|It took a while, but the confrontation with these two farm dogs in Kansas was successfully diffused....and I lived!|
I've ridden thousands of miles of gravel in many states and I have had encounters with dogs from all over. So, I feel that I have enough knowledge of the subject that I can pass along a few tidbits that probably will come in handy for many people.
Now before I go any further, yes- I have had some really mean, nasty dog encounters. I've been cornered on a hilltop at night by an Australian Shepherd in Benton County, I've been nearly bitten by a large, black mutt in Bremer County, and I had the encounter, pictured to the left here, in Kansas last year- a Great Pyrenees and a shepherd of unknown lineage gave me no quarter. However; I can also say that I've never been bitten either. Nipped at- yes. Never bitten.
|A dog giving chase at the Renegade Gent's Race|
Don't Ride Alone: I've found many dogs, not all mind you, but many, will not give chase if there is a group of people. They will bark, come out on the road, but they aren't usually going to come after you if you are "in the herd". Generally the dog will stop at the end of its perceived territory and that will be that. But there are the occasional mutts that think the group is for play time, and the dog may follow you or even frolic around within your group. This kind of dog usually means no harm, but they are no less dangerous. They can easily cause a crash. Generally by stopping and giving a strong "Go Home!" command you can rid yourself of the unwanted companion. Or not. I've had dogs follow for miles, just happy to run. Oh well..........
Don't Be Afraid: Outwardly showing fear just seems to egg mutts onward as if they can sense that their "prey" is "on the run". Dogs are instinctual. Don't act like prey animals! Showing fear isn't helpful to your situation, at any rate. It clouds thinking and your amped up voice will, in the very least, only excite the mutt further. Be assertive, but don't be afraid. (At least until afterward!)
When You Are Alone: I often ride alone, so dogs are a bit bolder when it comes to single targets. I ALWAYS scan farm yards I am approaching for movement. Dogs will try to cut you off at an angle of pursuit that intersects with your direction of travel that matches up with their speed. Go faster, you can disrupt that angle in your favor, but keep in mind- dogs are fast. Bigger dogs are faster! I've had to go at speeds of upwards of 25mph to ditch medium sized mutts. A big dog like a German Shepherd or a Pinscher can easily go faster than that for short bursts. Smaller dogs with shorter legs can even go pretty fast, so gauge your reserves and situation accordingly. Downhill with a tailwind? Outrun that dog. It's fun! I call it "Dog Sprinting". But what if you cannot outrun that mutt?
|Short legged dogs like this Corgi are easy to outrun, but watch out! They can still cause you to crash!|
I don't allow the dog the chance to intersect me in his line of pursuit. I stop immediately, get off my bike, and put the bike between myself and the charging dog. Probably 90% of the time that is all it takes. Here's an example that happened just last weekend on Aker Road.

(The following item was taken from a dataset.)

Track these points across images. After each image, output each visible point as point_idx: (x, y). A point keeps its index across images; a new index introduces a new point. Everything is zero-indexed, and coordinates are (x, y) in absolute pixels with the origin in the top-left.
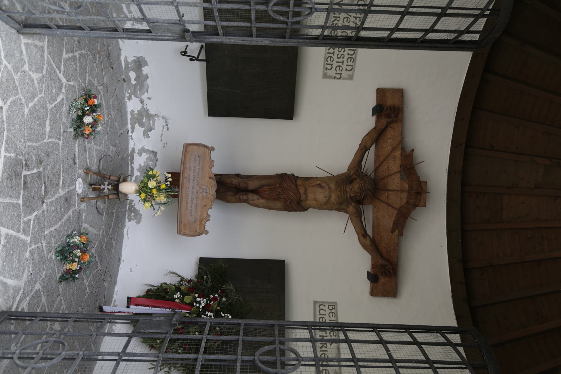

I got off my bike and this big, probably 70lb-80lb dog was barking, running back and forth up along its property line, and would have pursued me had I tried out running it. I spoke kindly to it until I felt I could walk along the far side of the road. All the while I spoke to it. He came out on the road way once, but that was early on. The more I spoke to it the less amped the dog was. I felt I was going to be able to walk past its territory easily until the owner heard all the commotion, called the dog, and the dog ran back to the house. By that time I was nearly home free anyway.
Now there are the other 10% of cases. The Kansas duo, above, took me about 20 minutes to "talk down off the edge" before I could remount. In fact, the image I took shows them wandering back to the house, having decided I wasn't a threat.
Sometimes you will get the dog calmed down, it will look good, then the owner yells and the dog figures they now must protect their person at all costs. Back to square one! In those cases, I have had to stand there till the owner came right out on the road to get the dog. I've run across hundreds of dogs, and I think this has happened three times.
|There was that one time I was chased by cats. Really!|
One is "The Command". I've seen a few folks use this to great effect. A stern, loud, "Go Home!", or "No!" can dissuade a dog and send them back to the house.
I've heard that tossing a dog a treat can also get a dog to calm down, although you may end up with a traveling companion for several miles! This tactic was put to good effect at Trans Iowa one year by Sarah Cooper, the well known ultra-distance cyclist.
You could also employ the ever popular "squirt the water bottle in the face" technique, although I've never seen that done or heard that it actually was effective.
Finally, while it may seem really weird, I have disoriented dogs by actually barking back at them. Admittedly, I've been told that I have a rather convincing bark. So, that may not be a good alternative for everyone!
Got any good tactics for dealing with farm dogs? Tell me in the comments!